- [Brief]:
Please write out the listing below again in its exact form.

- [Records to use]:
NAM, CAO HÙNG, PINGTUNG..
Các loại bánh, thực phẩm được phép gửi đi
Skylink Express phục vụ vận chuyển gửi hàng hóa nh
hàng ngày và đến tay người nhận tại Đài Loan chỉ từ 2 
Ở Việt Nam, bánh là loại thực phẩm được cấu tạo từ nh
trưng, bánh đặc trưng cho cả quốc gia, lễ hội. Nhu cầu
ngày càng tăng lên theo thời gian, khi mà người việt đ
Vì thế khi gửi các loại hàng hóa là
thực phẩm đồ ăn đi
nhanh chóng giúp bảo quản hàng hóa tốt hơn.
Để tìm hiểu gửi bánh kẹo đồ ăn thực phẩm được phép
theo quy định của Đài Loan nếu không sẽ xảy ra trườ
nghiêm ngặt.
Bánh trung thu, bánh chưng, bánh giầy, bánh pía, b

- [Solution to this exercise]:
NAM, CAO HÙNG, PINGTUNG..
Các loại bánh, thực phẩm được phép gửi đi
Skylink Express phục vụ vận chuyển gửi hàng hóa nh
hàng ngày và đến tay người nhận tại Đài Loan chỉ từ 2 
Ở Việt Nam, bánh là loại thực phẩm được cấu tạo từ nh
trưng, bánh đặc trưng cho cả quốc gia, lễ hội. Nhu cầu
ngày càng tăng lên theo thời gian, khi mà người việt đ
Vì thế khi gửi các loại hàng hóa là
thực phẩm đồ ăn đi
nhanh chóng giúp bảo quản hàng hóa tốt hơn.
Để tìm hiểu gửi bánh kẹo đồ ăn thực phẩm được phép
theo quy định của Đài Loan nếu không sẽ xảy ra trườ
nghiêm ngặt.
Bánh trung thu, bánh chưng, bánh giầy, bánh pía, b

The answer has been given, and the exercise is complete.